- Task
Your reply should be the entries, output word for word, with each picture omitted.
─── Record excerpts
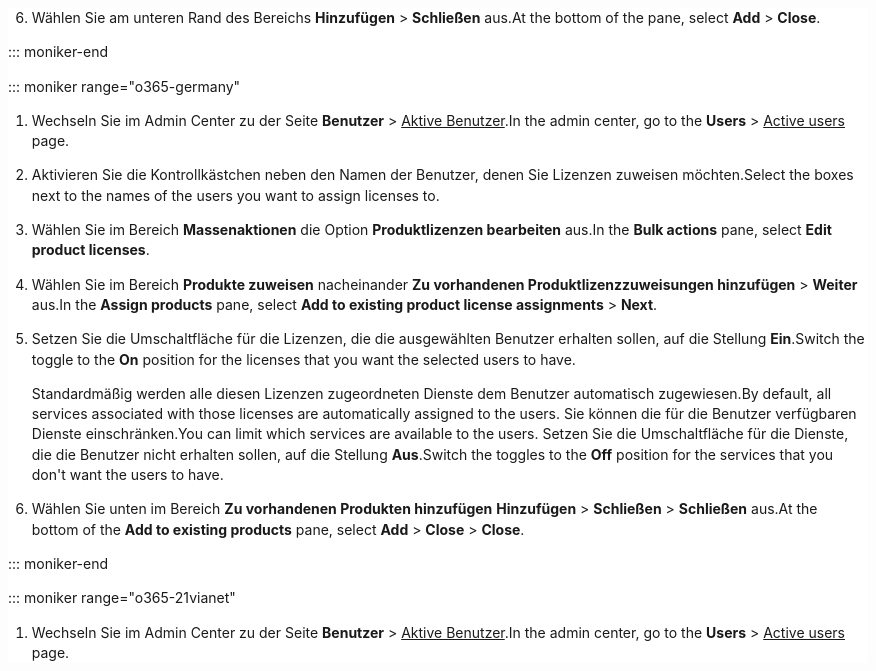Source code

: 6. <span data-ttu-id="756b2-132">Wählen Sie am unteren Rand des Bereichs **Hinzufügen** \> **Schließen** aus.</span><span class="sxs-lookup"><span data-stu-id="756b2-132">At the bottom of the pane, select **Add** \> **Close**.</span></span>  

::: moniker-end

::: moniker range="o365-germany"

1. <span data-ttu-id="756b2-133">Wechseln Sie im Admin Center zu der Seite **Benutzer** \> <a href="https://go.microsoft.com/fwlink/p/?linkid=847686" target="_blank">Aktive Benutzer</a>.</span><span class="sxs-lookup"><span data-stu-id="756b2-133">In the admin center, go to the **Users** \> <a href="https://go.microsoft.com/fwlink/p/?linkid=847686" target="_blank">Active users</a> page.</span></span>

2. <span data-ttu-id="756b2-134">Aktivieren Sie die Kontrollkästchen neben den Namen der Benutzer, denen Sie Lizenzen zuweisen möchten.</span><span class="sxs-lookup"><span data-stu-id="756b2-134">Select the boxes next to the names of the users you want to assign licenses to.</span></span>

3. <span data-ttu-id="756b2-135">Wählen Sie im Bereich **Massenaktionen** die Option **Produktlizenzen bearbeiten** aus.</span><span class="sxs-lookup"><span data-stu-id="756b2-135">In the **Bulk actions** pane, select **Edit product licenses**.</span></span>

4. <span data-ttu-id="756b2-136">Wählen Sie im Bereich **Produkte zuweisen** nacheinander **Zu vorhandenen Produktlizenzzuweisungen hinzufügen** \> **Weiter** aus.</span><span class="sxs-lookup"><span data-stu-id="756b2-136">In the **Assign products** pane, select **Add to existing product license assignments** \> **Next**.</span></span>

5. <span data-ttu-id="756b2-137">Setzen Sie die Umschaltfläche für die Lizenzen, die die ausgewählten Benutzer erhalten sollen, auf die Stellung **Ein**.</span><span class="sxs-lookup"><span data-stu-id="756b2-137">Switch the toggle to the **On** position for the licenses that you want the selected users to have.</span></span>

    <span data-ttu-id="756b2-138">Standardmäßig werden alle diesen Lizenzen zugeordneten Dienste dem Benutzer automatisch zugewiesen.</span><span class="sxs-lookup"><span data-stu-id="756b2-138">By default, all services associated with those licenses are automatically assigned to the users.</span></span> <span data-ttu-id="756b2-139">Sie können die für die Benutzer verfügbaren Dienste einschränken.</span><span class="sxs-lookup"><span data-stu-id="756b2-139">You can limit which services are available to the users.</span></span> <span data-ttu-id="756b2-140">Setzen Sie die Umschaltfläche für die Dienste, die die Benutzer nicht erhalten sollen, auf die Stellung **Aus**.</span><span class="sxs-lookup"><span data-stu-id="756b2-140">Switch the toggles to the **Off** position for the services that you don't want the users to have.</span></span>

6. <span data-ttu-id="756b2-141">Wählen Sie unten im Bereich **Zu vorhandenen Produkten hinzufügen** **Hinzufügen** \> **Schließen** \> **Schließen** aus.</span><span class="sxs-lookup"><span data-stu-id="756b2-141">At the bottom of the **Add to existing products** pane, select **Add** \> **Close** \> **Close**.</span></span>

::: moniker-end

::: moniker range="o365-21vianet"

1. <span data-ttu-id="756b2-142">Wechseln Sie im Admin Center zu der Seite **Benutzer** \> <a href="https://go.microsoft.com/fwlink/p/?linkid=850628" target="_blank">Aktive Benutzer</a>.</span><span class="sxs-lookup"><span data-stu-id="756b2-142">In the admin center, go to the **Users** \> <a href="https://go.microsoft.com/fwlink/p/?linkid=850628" target="_blank">Active users</a> page.</span></span>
──────
- Worked solution
Source code

: 6. <span data-ttu-id="756b2-132">Wählen Sie am unteren Rand des Bereichs **Hinzufügen** \> **Schließen** aus.</span><span class="sxs-lookup"><span data-stu-id="756b2-132">At the bottom of the pane, select **Add** \> **Close**.</span></span>  

::: moniker-end

::: moniker range="o365-germany"

1. <span data-ttu-id="756b2-133">Wechseln Sie im Admin Center zu der Seite **Benutzer** \> <a href="https://go.microsoft.com/fwlink/p/?linkid=847686" target="_blank">Aktive Benutzer</a>.</span><span class="sxs-lookup"><span data-stu-id="756b2-133">In the admin center, go to the **Users** \> <a href="https://go.microsoft.com/fwlink/p/?linkid=847686" target="_blank">Active users</a> page.</span></span>

2. <span data-ttu-id="756b2-134">Aktivieren Sie die Kontrollkästchen neben den Namen der Benutzer, denen Sie Lizenzen zuweisen möchten.</span><span class="sxs-lookup"><span data-stu-id="756b2-134">Select the boxes next to the names of the users you want to assign licenses to.</span></span>

3. <span data-ttu-id="756b2-135">Wählen Sie im Bereich **Massenaktionen** die Option **Produktlizenzen bearbeiten** aus.</span><span class="sxs-lookup"><span data-stu-id="756b2-135">In the **Bulk actions** pane, select **Edit product licenses**.</span></span>

4. <span data-ttu-id="756b2-136">Wählen Sie im Bereich **Produkte zuweisen** nacheinander **Zu vorhandenen Produktlizenzzuweisungen hinzufügen** \> **Weiter** aus.</span><span class="sxs-lookup"><span data-stu-id="756b2-136">In the **Assign products** pane, select **Add to existing product license assignments** \> **Next**.</span></span>

5. <span data-ttu-id="756b2-137">Setzen Sie die Umschaltfläche für die Lizenzen, die die ausgewählten Benutzer erhalten sollen, auf die Stellung **Ein**.</span><span class="sxs-lookup"><span data-stu-id="756b2-137">Switch the toggle to the **On** position for the licenses that you want the selected users to have.</span></span>

    <span data-ttu-id="756b2-138">Standardmäßig werden alle diesen Lizenzen zugeordneten Dienste dem Benutzer automatisch zugewiesen.</span><span class="sxs-lookup"><span data-stu-id="756b2-138">By default, all services associated with those licenses are automatically assigned to the users.</span></span> <span data-ttu-id="756b2-139">Sie können die für die Benutzer verfügbaren Dienste einschränken.</span><span class="sxs-lookup"><span data-stu-id="756b2-139">You can limit which services are available to the users.</span></span> <span data-ttu-id="756b2-140">Setzen Sie die Umschaltfläche für die Dienste, die die Benutzer nicht erhalten sollen, auf die Stellung **Aus**.</span><span class="sxs-lookup"><span data-stu-id="756b2-140">Switch the toggles to the **Off** position for the services that you don't want the users to have.</span></span>

6. <span data-ttu-id="756b2-141">Wählen Sie unten im Bereich **Zu vorhandenen Produkten hinzufügen** **Hinzufügen** \> **Schließen** \> **Schließen** aus.</span><span class="sxs-lookup"><span data-stu-id="756b2-141">At the bottom of the **Add to existing products** pane, select **Add** \> **Close** \> **Close**.</span></span>

::: moniker-end

::: moniker range="o365-21vianet"

1. <span data-ttu-id="756b2-142">Wechseln Sie im Admin Center zu der Seite **Benutzer** \> <a href="https://go.microsoft.com/fwlink/p/?linkid=850628" target="_blank">Aktive Benutzer</a>.</span><span class="sxs-lookup"><span data-stu-id="756b2-142">In the admin center, go to the **Users** \> <a href="https://go.microsoft.com/fwlink/p/?linkid=850628" target="_blank">Active users</a> page.</span></span>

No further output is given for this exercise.